In recent years, couples here in Florida and elsewhere who are looking to spend the rest of their lives together are doing so with an eye to the possibility that the relationship may not last. Considering the fact that a significant number of marriages end in divorce, this would be a wise move. What would not be wise is failing to make sure that a prenuptial agreement has the best chance of standing up in court if needed.
The following issues could invalidate all or a portion of a prenuptial agreement:
- One party fails to provide complete, truthful and accurate information and disclosures to the other party.
- One or more terms are considered “unconscionable” because it leaves one party in a far less advantageous position post-divorce.

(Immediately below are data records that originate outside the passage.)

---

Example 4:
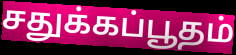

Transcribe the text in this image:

சதுக்கப்பூதம்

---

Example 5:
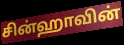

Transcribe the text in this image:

சின்ஹாவின்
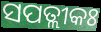
ସପତ୍ଲୀକଃ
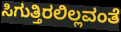
ಸಿಗುತ್ತಿರಲಿಲ್ಲವಂತೆ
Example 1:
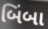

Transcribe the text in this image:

બિંબા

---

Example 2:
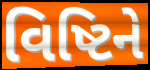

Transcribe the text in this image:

વિષ્ટિને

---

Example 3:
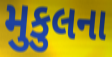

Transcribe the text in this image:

મુકુલના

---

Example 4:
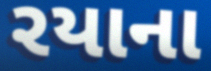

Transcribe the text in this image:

રયાના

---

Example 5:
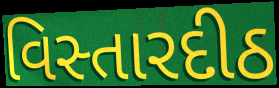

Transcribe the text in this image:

વિસ્તારદીઠ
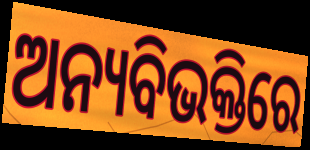
ଅନ୍ୟବିଭକ୍ତିରେ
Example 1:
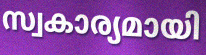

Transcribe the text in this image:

സ്വകാര്യമായി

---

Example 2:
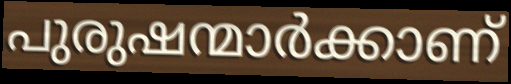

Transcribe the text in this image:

പുരുഷന്മാർക്കാണ്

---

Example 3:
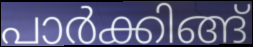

- Either party failed to thoroughly review the agreement and did not employ the assistance and advice of an attorney prior to signing it.
- One person felt pressured into signing it due to coercion or duress.
- The parties did not have enough time to properly review and negotiate the agreement.
- The written agreement was not executed in accordance with Florida law.
Any of the above could mean that a couple who decides to divorce could end up having to reach a divorce settlement from scratch. The primary reason most people enter into a prenuptial agreement is to avoid as much contention during a divorce as possible. Therefore, couples who do not want to deal with this eventuality will want to make sure they avoid the above mistakes.
During an already emotional, uncomfortable and potentially contentious time, it may be more difficult for the parties to reach an amicable agreement as they did when they executed the prenuptial agreement. Working with an attorney to create this document may be the best course of action. Otherwise, the divorce process could end in a court battle neither party ever wanted or intended.